*** EXTRACTED ENTRIES ***

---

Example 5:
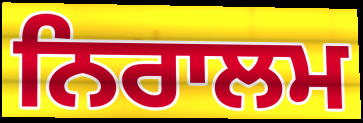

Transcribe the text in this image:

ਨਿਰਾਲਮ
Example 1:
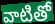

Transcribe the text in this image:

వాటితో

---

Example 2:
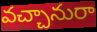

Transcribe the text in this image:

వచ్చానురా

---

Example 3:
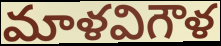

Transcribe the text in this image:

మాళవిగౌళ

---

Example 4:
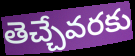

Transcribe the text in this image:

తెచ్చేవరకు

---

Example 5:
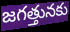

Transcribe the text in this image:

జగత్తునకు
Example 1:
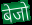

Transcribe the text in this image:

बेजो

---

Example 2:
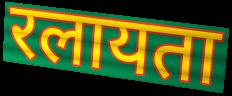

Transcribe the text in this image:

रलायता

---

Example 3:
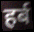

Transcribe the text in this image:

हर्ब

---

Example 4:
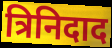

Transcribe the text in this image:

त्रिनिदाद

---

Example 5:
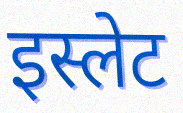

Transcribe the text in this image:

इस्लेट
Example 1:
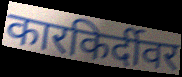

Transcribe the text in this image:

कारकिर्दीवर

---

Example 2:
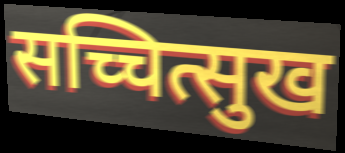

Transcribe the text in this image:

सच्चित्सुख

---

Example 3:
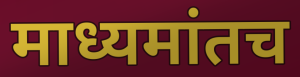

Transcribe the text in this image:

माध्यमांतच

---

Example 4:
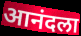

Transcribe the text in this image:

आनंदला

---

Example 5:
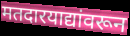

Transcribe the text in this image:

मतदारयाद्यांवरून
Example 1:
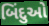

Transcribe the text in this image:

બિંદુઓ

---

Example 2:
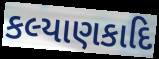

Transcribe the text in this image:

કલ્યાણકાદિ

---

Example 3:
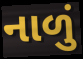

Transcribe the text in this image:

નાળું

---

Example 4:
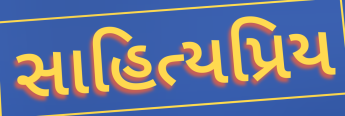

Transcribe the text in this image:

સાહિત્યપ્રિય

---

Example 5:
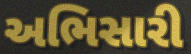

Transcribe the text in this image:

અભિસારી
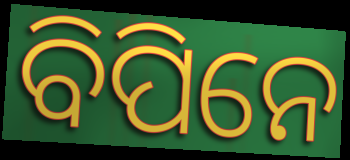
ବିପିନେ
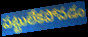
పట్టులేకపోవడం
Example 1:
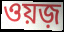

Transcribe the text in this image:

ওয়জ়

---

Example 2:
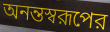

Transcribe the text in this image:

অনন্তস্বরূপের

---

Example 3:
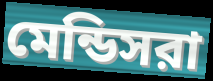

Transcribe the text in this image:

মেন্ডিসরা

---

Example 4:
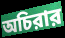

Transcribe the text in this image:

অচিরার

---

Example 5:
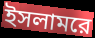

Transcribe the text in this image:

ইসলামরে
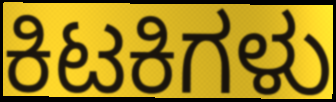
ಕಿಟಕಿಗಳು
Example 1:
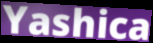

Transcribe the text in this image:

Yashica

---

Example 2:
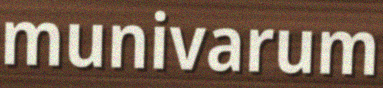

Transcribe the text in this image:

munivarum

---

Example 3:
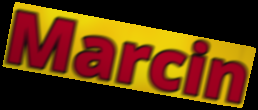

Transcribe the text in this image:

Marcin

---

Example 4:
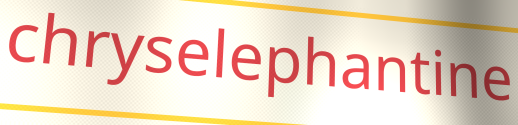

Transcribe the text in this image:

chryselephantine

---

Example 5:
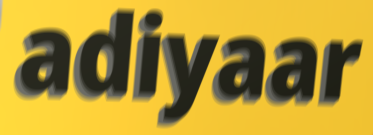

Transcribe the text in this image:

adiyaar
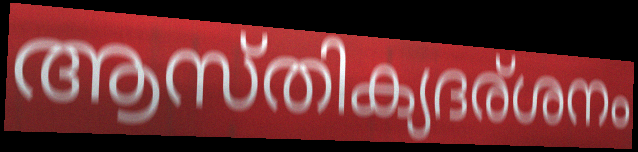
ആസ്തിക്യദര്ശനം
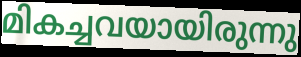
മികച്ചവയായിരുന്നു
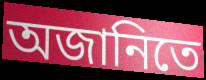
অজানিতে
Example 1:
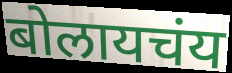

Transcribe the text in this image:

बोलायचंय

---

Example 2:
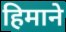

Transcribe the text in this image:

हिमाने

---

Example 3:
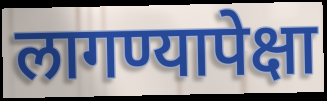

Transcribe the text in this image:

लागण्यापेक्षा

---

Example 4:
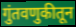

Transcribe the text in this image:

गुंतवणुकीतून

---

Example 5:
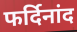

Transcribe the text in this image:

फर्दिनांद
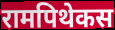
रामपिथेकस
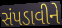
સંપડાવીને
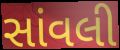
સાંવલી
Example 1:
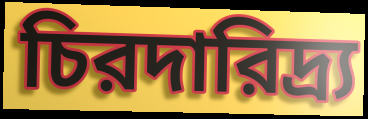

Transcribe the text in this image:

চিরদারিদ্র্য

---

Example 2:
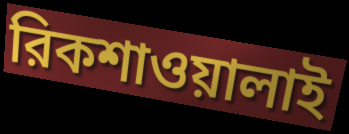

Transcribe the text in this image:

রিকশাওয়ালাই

*** End of EXTRACTED ENTRIES ***

▶ **ABOUT THIS EXERCISE**
All of the data is to be reproduced exactly, with the pictures left out.

▶ **RESULT**
---

Example 5:

Transcribe the text in this image:

ਨਿਰਾਲਮ
Example 1:

Transcribe the text in this image:

వాటితో

---

Example 2:

Transcribe the text in this image:

వచ్చానురా

---

Example 3:

Transcribe the text in this image:

మాళవిగౌళ

---

Example 4:

Transcribe the text in this image:

తెచ్చేవరకు

---

Example 5:

Transcribe the text in this image:

జగత్తునకు
Example 1:

Transcribe the text in this image:

बेजो

---

Example 2:

Transcribe the text in this image:

रलायता

---

Example 3:

Transcribe the text in this image:

हर्ब

---

Example 4:

Transcribe the text in this image:

त्रिनिदाद

---

Example 5:

Transcribe the text in this image:

इस्लेट
Example 1:

Transcribe the text in this image:

कारकिर्दीवर

---

Example 2:

Transcribe the text in this image:

सच्चित्सुख

---

Example 3:

Transcribe the text in this image:

माध्यमांतच

---

Example 4:

Transcribe the text in this image:

आनंदला

---

Example 5:

Transcribe the text in this image:

मतदारयाद्यांवरून
Example 1:

Transcribe the text in this image:

બિંદુઓ

---

Example 2:

Transcribe the text in this image:

કલ્યાણકાદિ

---

Example 3:

Transcribe the text in this image:

નાળું

---

Example 4:

Transcribe the text in this image:

સાહિત્યપ્રિય

---

Example 5:

Transcribe the text in this image:

અભિસારી
ବିପିନେ
పట్టులేకపోవడం
Example 1:

Transcribe the text in this image:

ওয়জ়

---

Example 2:

Transcribe the text in this image:

অনন্তস্বরূপের

---

Example 3:

Transcribe the text in this image:

মেন্ডিসরা

---

Example 4:

Transcribe the text in this image:

অচিরার

---

Example 5:

Transcribe the text in this image:

ইসলামরে
ಕಿಟಕಿಗಳು
Example 1:

Transcribe the text in this image:

Yashica

---

Example 2:

Transcribe the text in this image:

munivarum

---

Example 3:

Transcribe the text in this image:

Marcin

---

Example 4:

Transcribe the text in this image:

chryselephantine

---

Example 5:

Transcribe the text in this image:

adiyaar
ആസ്തിക്യദര്ശനം
മികച്ചവയായിരുന്നു
অজানিতে
Example 1:

Transcribe the text in this image:

बोलायचंय

---

Example 2:

Transcribe the text in this image:

हिमाने

---

Example 3:

Transcribe the text in this image:

लागण्यापेक्षा

---

Example 4:

Transcribe the text in this image:

गुंतवणुकीतून

---

Example 5:

Transcribe the text in this image:

फर्दिनांद
रामपिथेकस
સંપડાવીને
સાંવલી
Example 1:

Transcribe the text in this image:

চিরদারিদ্র্য

---

Example 2:

Transcribe the text in this image:

রিকশাওয়ালাই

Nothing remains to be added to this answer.